Titletown USA very well could be moving out West — and soon.
“For sure!” Giants general manager Brian Sabean said Sunday night.
San Francisco is trying to become the first market to win a World Series and Super Bowl in the same season since the Boston Red Sox accomplished it in 2004 and the New England Patriots followed suit in February 2005.
What’s more, even the NBA’s Golden State Warriors are giving Bay Area fans an awful lot to cheer and hopes of a playoff season.
The 49ers beat Atlanta and made it this far with a second-year quarterback boasting all of nine career starts to his name — 25-year-old Colin Kaepernick. The Giants captured their second championship in three years behind the play of an All-Star catcher who won the NL batting title and MVP after missing most of 2011 with a season-ending left leg and ankle injury — 25-year-old Buster Posey.
The teams have taken a similar path, too.

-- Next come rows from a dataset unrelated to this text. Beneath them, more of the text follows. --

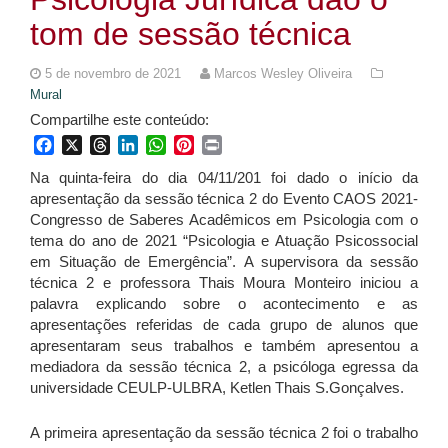
tom de sessão técnica
5 de novembro de 2021
Marcos Wesley Oliveira
Mural
Compartilhe este conteúdo:
Facebook
X
Threads
LinkedIn
WhatsApp
Pinterest
Print
Na quinta-feira do dia 04/11/201 foi dado o início da
apresentação da sessão técnica 2 do Evento CAOS 2021-
Congresso de Saberes Acadêmicos em Psicologia com o
tema do ano de 2021 “Psicologia e Atuação Psicossocial
em Situação de Emergência”. A supervisora da sessão
técnica 2 e professora Thais Moura Monteiro iniciou a
palavra explicando sobre o acontecimento e as
apresentações referidas de cada grupo de alunos que
apresentaram seus trabalhos e também apresentou a
mediadora da sessão técnica 2, a psicóloga egressa da
universidade CEULP-ULBRA, Ketlen Thais S.Gonçalves.
A primeira apresentação da sessão técnica 2 foi o trabalho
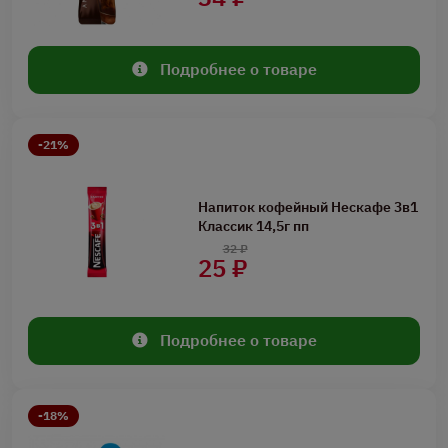
Подробнее о товаре
-21%
Напиток кофейный Нескафе 3в1
Классик 14,5г пп
32 ₽
25 ₽
Подробнее о товаре
-18%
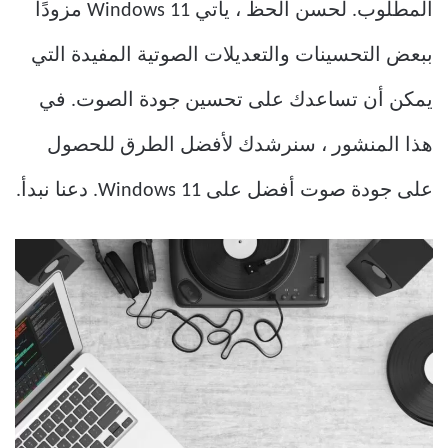
المطلوب. لحسن الحظ ، يأتي Windows 11 مزودًا
ببعض التحسينات والتعديلات الصوتية المفيدة التي
يمكن أن تساعدك على تحسين جودة الصوت. في
هذا المنشور ، سنرشدك لأفضل الطرق للحصول
على جودة صوت أفضل على Windows 11. دعنا نبدأ.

The Giants rallied from a 2-0 deficit in the NL division series to beat Cincinnati, then from a 3-1 hole in the NL championship series against the 2011 World Series champion St. Louis Cardinals before manager Bruce Bochy’s bunch pulled off an improbable World Series sweep of the well-rested Detroit Tigers.
On Sunday, the 49ers traveled to hostile Atlanta, erased a 17-0 deficit and held the Falcons scoreless over the second half for a 28-24 victory.
“One thing about our team is that all year we continued to find, and even through adversity, we continued to fight,” linebacker Patrick Willis said.
With second-year coach Harbaugh leading the way, San Francisco is headed back to the Super Bowl for the first time since after the 1994 season, when it won its fifth championship during a remarkable run through the 1980s and 90s.
When the Giants rallied to beat the Reds, they became the first team in major league history to come back from a 2-0 deficit by taking three straight on the road. The 49ers snapped a five-game postseason road losing streak Sunday at Atlanta.
In late September, San Francisco’s baseball players autographed a hat for Smith, the quarterback who had been fined $15,000 last season by the NFL for sporting a Giants hat after games — though the fine was later dropped. Bochy wore a 49ers hat in the dugout before a game to show Smith — who later threw out a ceremonial first pitch during the playoffs — that the Giants appreciated him.
“We’re having fun with this. It’s our way of supporting him for supporting us,” Bochy said at the time. “We’re all 49er fans here. This is in honor of Alex. I’m glad he didn’t have to pay the fine. That’s good news.”
Infielder Ryan Theriot also bought 49ers hats for his teammates, while quirky reliever Sergio Romo dressed in full 49ers garb after one of his games. He sported a red Aldon Smith No. 99 jersey, and also attended a 49ers game and met players in the locker room afterward — even seeking a few autographs and getting a hug and handshake from tight end Vernon Davis.
San Francisco first baseman Brandon Belt rode with Harbaugh in the Halloween victory parade through the city.
“He might have gotten more claps than I did,” Belt said, only half-joking.
Harbaugh quickly nixed that notion a couple of days later.
Giants CEO Larry Baer’s favorite sign he saw on parade day read: “San Francisco, Happiest Place on Earth.”
Hard to argue this is the place to be right about now — especially for the avid sports fan.
“San Francisco fans need to sit back and enjoy,” former Giants first baseman J.T. Snow said Sunday. “They have no reason to ever complain again! Be happy! San Francisco has two great leaders in Boch and Harbaugh.”